Simonetta Giurlani Pardini, autrice delle ricerche e del testo della mostra curata da Roberta Martinelli, che per l’occasione sarà aperta e prorogata, parlerà delle rivelazioni ottenute dalla collezione di documenti lasciata da Mimì Pecci Blunt presso la Palazzina dell’Orologio della Villa Reale di Marlia, oggi chiamata Archivio Grönberg – Villa Reale di Marlia, dopo essere stata acquistata dai nuovi proprietari e essere stata oggetto di studio e valorizzazione.

serate napoleoniche, San Micheletto

Recentemente, l’archivio ha rivelato documenti riguardanti periodi della vita di Mimì Pecci poco conosciuti: la sua infanzia, il legame stretto con i suoi genitori evidente nelle lettere che Mimì loro scriveva dal Collegio dell’Annunziata a Roma dove era entrata a 4 anni. Di estrema importanza per la formazione della sua personalità è stata l’influenza affettuosa del prozio, Papa Leone XIII, che la introdusse al mondo dell’arte e delle nuove tecnologie, come la fotografia. Dall’archivio sono emersi anche i ricordi dei suoi primi incontri con Cecil Blunt e tutto il mondo Napoleonico che poi sarebbe stato presente al suo matrimonio. Mimì, appassionata di storia, si dedicò a Elisa Bonaparte dal 1923, anno in cui acquistò la Villa, fino agli ultimi anni della sua vita.

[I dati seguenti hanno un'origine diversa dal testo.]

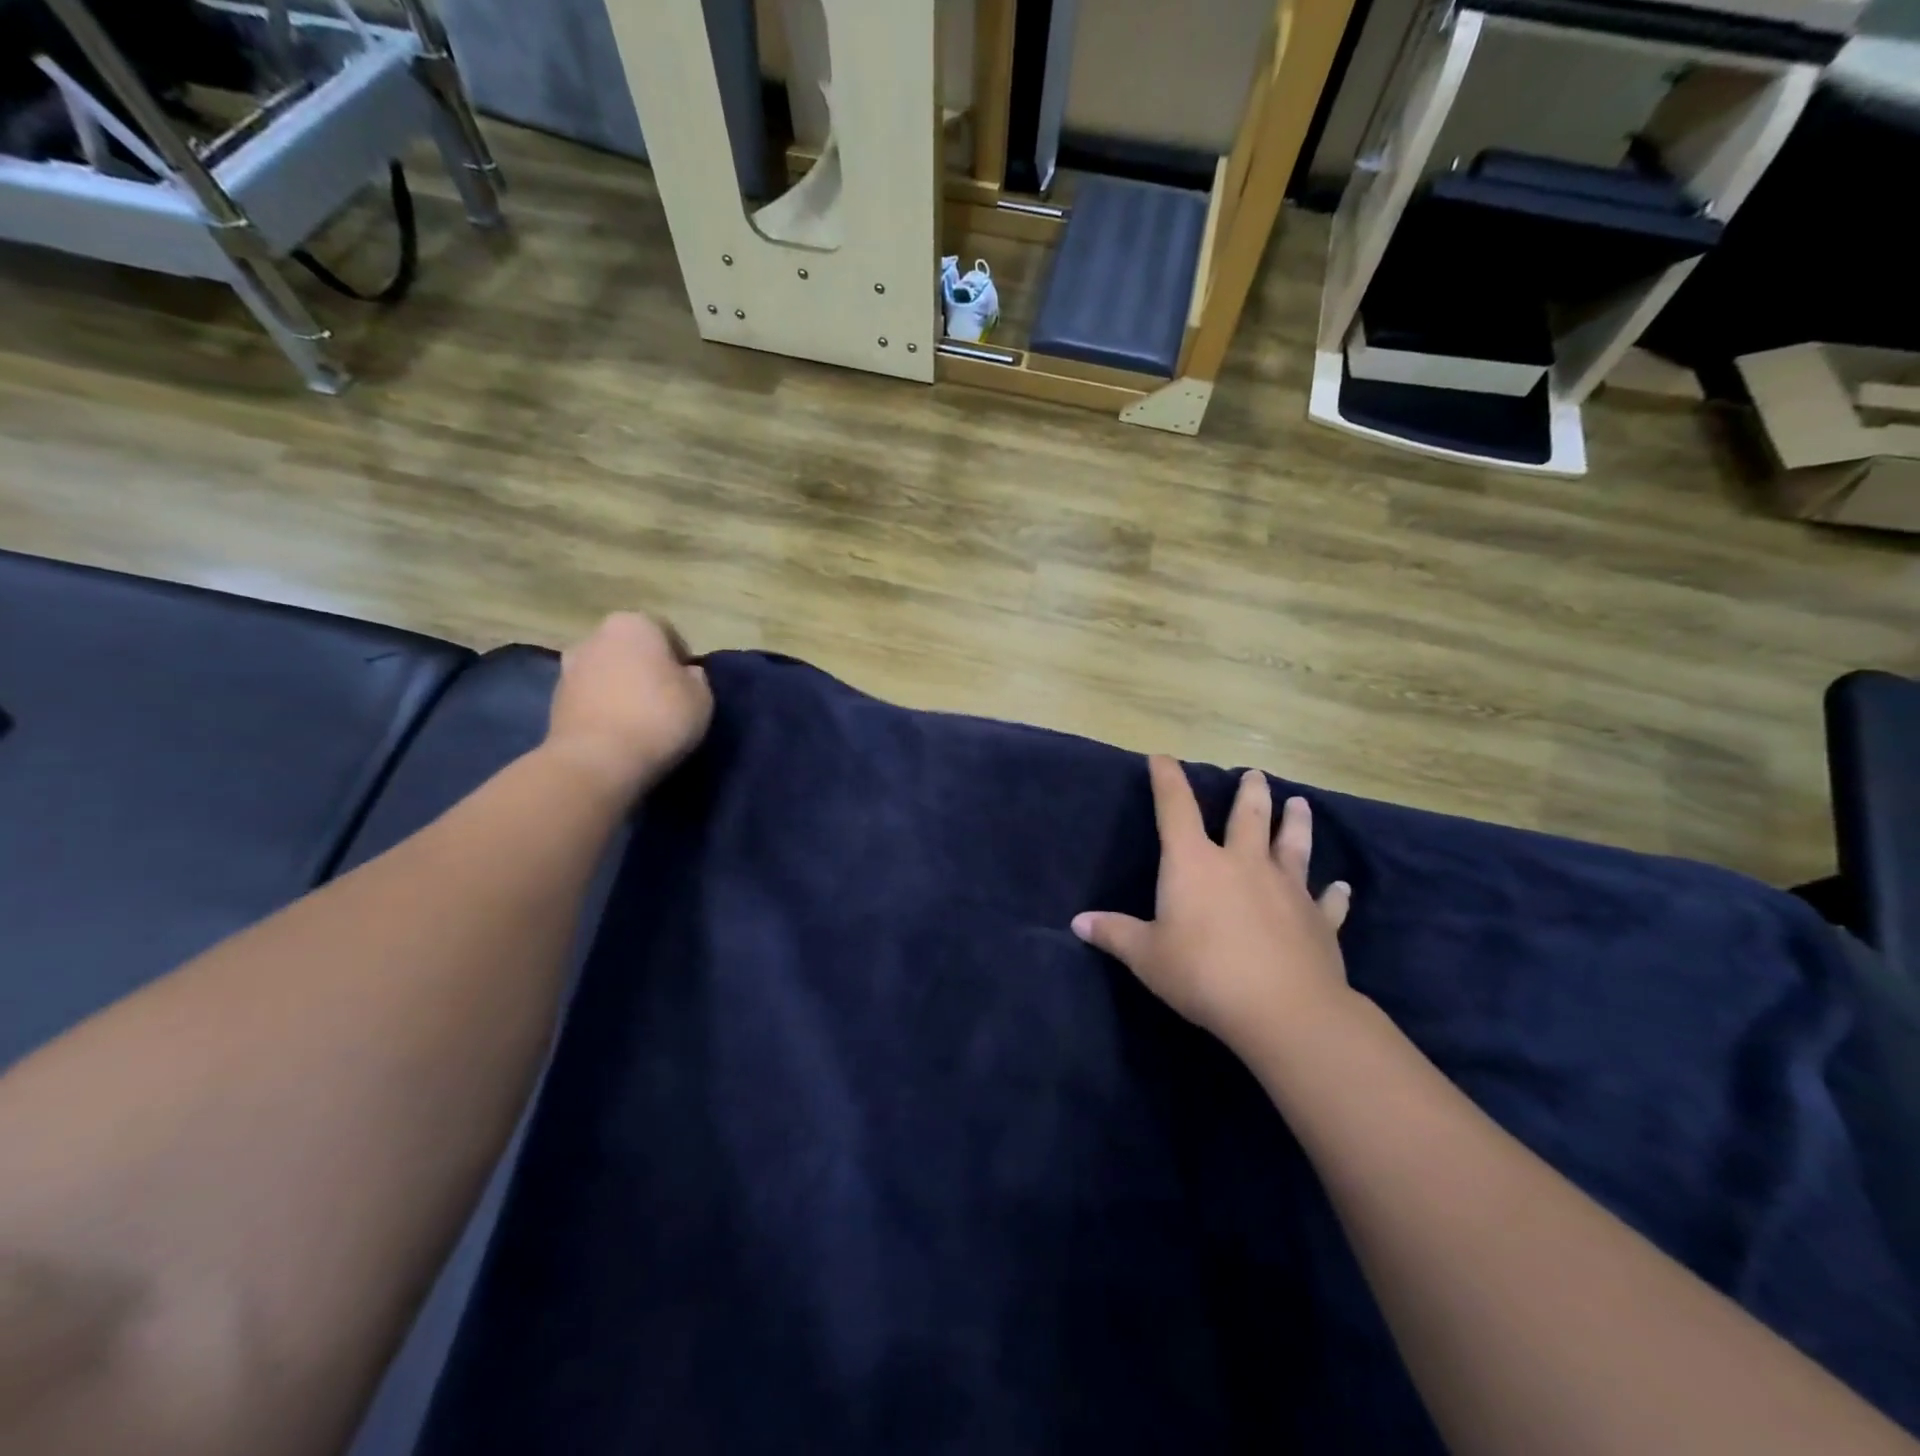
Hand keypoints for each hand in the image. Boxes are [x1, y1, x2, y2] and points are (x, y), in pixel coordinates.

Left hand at [544, 613, 712, 799]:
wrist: (596, 760)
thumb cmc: (658, 718)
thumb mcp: (702, 698)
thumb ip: (696, 678)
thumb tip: (685, 674)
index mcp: (634, 624)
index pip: (666, 632)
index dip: (681, 658)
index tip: (689, 685)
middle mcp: (596, 636)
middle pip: (631, 649)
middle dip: (647, 668)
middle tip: (665, 699)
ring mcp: (569, 667)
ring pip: (608, 671)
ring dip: (623, 687)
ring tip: (640, 719)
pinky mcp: (555, 699)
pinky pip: (591, 697)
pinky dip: (604, 707)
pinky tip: (619, 731)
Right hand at [1073, 757, 1354, 1062]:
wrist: (1283, 1009)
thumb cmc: (1203, 974)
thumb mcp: (1147, 956)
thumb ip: (1115, 934)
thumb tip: (1078, 922)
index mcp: (1195, 864)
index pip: (1176, 810)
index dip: (1167, 780)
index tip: (1162, 758)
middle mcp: (1243, 864)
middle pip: (1248, 817)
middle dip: (1250, 792)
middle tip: (1256, 774)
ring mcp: (1287, 889)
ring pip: (1293, 845)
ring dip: (1296, 823)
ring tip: (1300, 804)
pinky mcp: (1319, 921)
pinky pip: (1328, 902)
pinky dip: (1334, 893)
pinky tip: (1342, 886)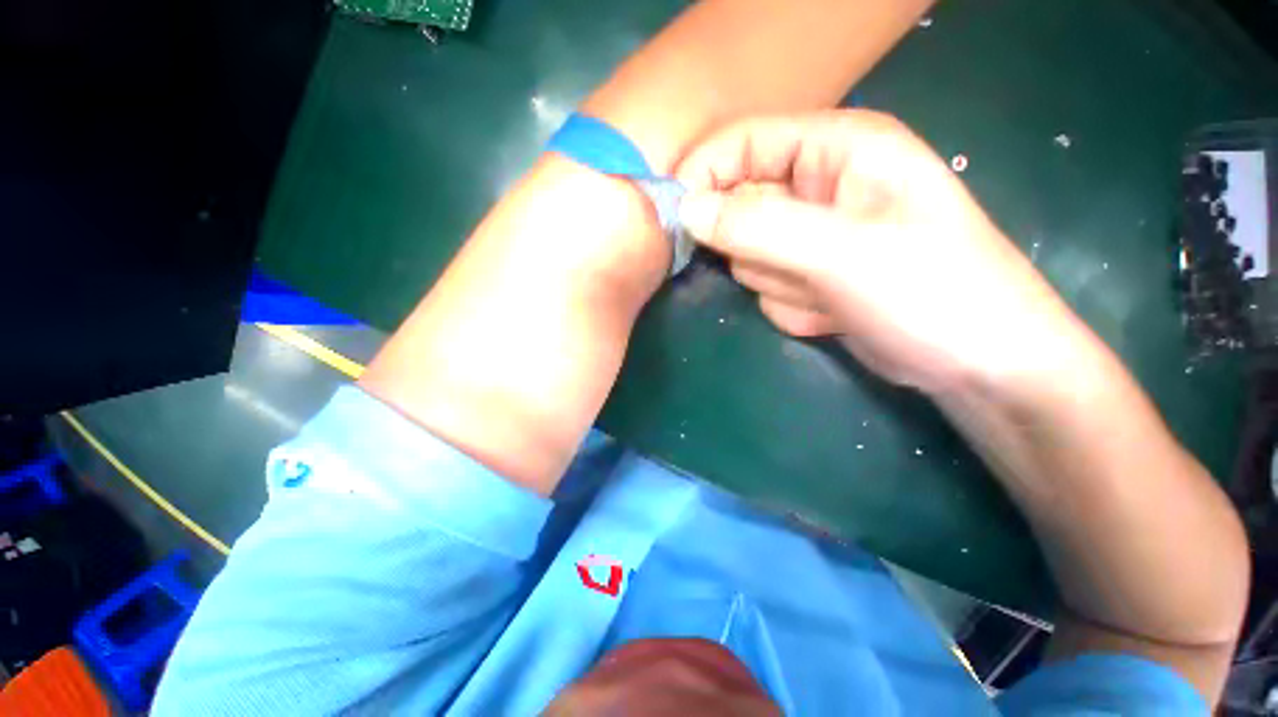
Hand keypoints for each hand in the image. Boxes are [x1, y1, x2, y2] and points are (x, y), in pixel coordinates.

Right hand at [676, 110, 1088, 395]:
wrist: (976, 365)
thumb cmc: (930, 294)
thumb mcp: (841, 254)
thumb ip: (758, 228)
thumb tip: (688, 212)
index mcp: (838, 148)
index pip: (742, 142)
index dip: (703, 175)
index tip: (676, 219)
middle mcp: (821, 185)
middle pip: (740, 207)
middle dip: (758, 249)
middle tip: (799, 270)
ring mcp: (814, 236)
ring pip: (750, 256)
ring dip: (780, 282)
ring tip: (828, 294)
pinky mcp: (811, 275)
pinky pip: (769, 287)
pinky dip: (792, 305)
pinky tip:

Ancora più importante, per Lucca e per gli studi Napoleonici, la scoperta di un nucleo di sedici documenti, tra cui dieci lettere completamente autografe di Elisa Bonaparte Baciocchi, di cui alcune esposte per la prima volta.

serate napoleoniche, San Micheletto

Le tre serate Napoleoniche fanno parte del progetto Da Parigi a Lucca: il gusto di vivere al tempo di Napoleone ed Elisa, concepito da Roberta Martinelli e realizzato, come questa iniziativa nata nel 2007, con il supporto della Fondazione Cassa di Risparmio di Lucca. Le serate 2026 si svolgono grazie al contributo del Comune di Lucca nell’ambito del calendario Vivi Lucca2026, alla collaborazione del Cineforum Cinit Ezechiele 25,17, della Villa Reale di Marlia e del Le Souvenir Napoléonien, associazione internazionale di cui Martinelli è corrispondente per la Toscana occidentale.

L’iniziativa continua con Pier Dario Marzi e un film perduto e ritrovato: Campo di maggio, Mercoledì (26 Agosto). La mostra rimarrà aperta Martedì 25 e Mercoledì 26 Agosto, in concomitanza con le Serate Napoleoniche, visitabile dalle 18 alle 23,30.

Ricordiamo che presentando il tagliando ottenuto all’ingresso della mostra, è possibile ottenere una riduzione sul biglietto di ingresso alla Villa Reale di Marlia, dove si trova la mostra permanente dedicata a Mimì Pecci Blunt.